### Assignment
Of the lines in the data below, write out exactly those from the one holding "Ne manquez rien" through the one holding "cyclisme masculin. L’important", both included.

Saved entries
'''
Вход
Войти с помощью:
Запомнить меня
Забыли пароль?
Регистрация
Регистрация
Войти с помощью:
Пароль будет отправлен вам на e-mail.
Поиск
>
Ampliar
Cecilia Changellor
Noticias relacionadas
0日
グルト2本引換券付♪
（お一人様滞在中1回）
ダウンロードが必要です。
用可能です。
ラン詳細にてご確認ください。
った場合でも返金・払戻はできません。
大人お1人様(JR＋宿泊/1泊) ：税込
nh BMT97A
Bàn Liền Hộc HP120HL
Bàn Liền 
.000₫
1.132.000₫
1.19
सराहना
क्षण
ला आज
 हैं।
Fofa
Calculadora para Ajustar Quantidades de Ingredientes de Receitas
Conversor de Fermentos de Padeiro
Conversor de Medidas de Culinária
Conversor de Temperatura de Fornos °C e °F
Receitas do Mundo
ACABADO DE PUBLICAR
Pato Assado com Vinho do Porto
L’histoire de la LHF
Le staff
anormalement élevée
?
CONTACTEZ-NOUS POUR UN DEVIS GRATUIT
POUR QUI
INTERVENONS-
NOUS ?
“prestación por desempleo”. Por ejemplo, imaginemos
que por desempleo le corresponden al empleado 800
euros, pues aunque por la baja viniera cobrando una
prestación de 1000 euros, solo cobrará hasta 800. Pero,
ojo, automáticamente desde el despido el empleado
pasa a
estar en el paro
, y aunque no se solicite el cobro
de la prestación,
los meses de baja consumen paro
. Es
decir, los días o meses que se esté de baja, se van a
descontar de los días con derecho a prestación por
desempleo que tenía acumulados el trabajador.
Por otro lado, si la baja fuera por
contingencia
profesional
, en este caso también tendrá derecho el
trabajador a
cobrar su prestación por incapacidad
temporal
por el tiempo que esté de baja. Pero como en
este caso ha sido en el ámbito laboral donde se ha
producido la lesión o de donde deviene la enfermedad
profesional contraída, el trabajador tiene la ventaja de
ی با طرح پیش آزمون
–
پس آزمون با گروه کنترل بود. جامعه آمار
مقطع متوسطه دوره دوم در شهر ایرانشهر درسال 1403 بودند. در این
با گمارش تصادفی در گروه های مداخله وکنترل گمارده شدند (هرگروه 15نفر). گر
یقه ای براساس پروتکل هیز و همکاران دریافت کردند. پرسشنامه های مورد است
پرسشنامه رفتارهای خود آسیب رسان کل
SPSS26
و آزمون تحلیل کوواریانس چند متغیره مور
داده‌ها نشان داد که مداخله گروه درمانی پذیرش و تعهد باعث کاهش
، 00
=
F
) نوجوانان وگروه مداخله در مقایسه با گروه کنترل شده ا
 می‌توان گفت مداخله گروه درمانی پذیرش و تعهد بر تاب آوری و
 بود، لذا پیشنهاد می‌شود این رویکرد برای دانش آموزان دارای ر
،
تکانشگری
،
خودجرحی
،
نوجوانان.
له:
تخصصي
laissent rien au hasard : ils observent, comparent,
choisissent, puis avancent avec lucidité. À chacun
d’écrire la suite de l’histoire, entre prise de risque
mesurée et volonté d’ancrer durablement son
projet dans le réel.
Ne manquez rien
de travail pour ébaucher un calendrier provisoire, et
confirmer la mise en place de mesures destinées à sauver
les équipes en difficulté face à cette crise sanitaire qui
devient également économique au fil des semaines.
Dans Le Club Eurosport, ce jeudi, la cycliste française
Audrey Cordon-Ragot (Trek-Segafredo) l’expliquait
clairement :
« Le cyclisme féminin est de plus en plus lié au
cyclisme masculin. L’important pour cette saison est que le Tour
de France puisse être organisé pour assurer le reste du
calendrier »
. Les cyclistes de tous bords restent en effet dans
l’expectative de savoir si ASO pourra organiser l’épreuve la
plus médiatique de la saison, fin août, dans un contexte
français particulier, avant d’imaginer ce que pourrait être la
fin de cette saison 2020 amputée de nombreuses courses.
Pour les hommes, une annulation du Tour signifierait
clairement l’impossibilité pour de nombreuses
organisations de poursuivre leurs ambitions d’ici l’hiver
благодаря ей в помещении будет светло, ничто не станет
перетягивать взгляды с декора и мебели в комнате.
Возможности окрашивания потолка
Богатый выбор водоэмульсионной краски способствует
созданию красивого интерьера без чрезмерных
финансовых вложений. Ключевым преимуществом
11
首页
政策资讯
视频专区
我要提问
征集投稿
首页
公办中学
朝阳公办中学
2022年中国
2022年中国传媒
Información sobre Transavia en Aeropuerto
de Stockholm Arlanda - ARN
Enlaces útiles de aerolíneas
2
'''
### Answer to this problem
Ne manquez rien
de travail pour ébaucher un calendrier provisoire, et
confirmer la mise en place de mesures destinées à sauver
les équipes en difficulté face à cette crise sanitaire qui
devient également économique au fil des semaines.
Dans Le Club Eurosport, ce jeudi, la cycliste française
Audrey Cordon-Ragot (Trek-Segafredo) l’expliquait
clairement :
« Le cyclisme féminin est de plus en plus lié au
cyclisme masculin. L’important pour cette saison est que le Tour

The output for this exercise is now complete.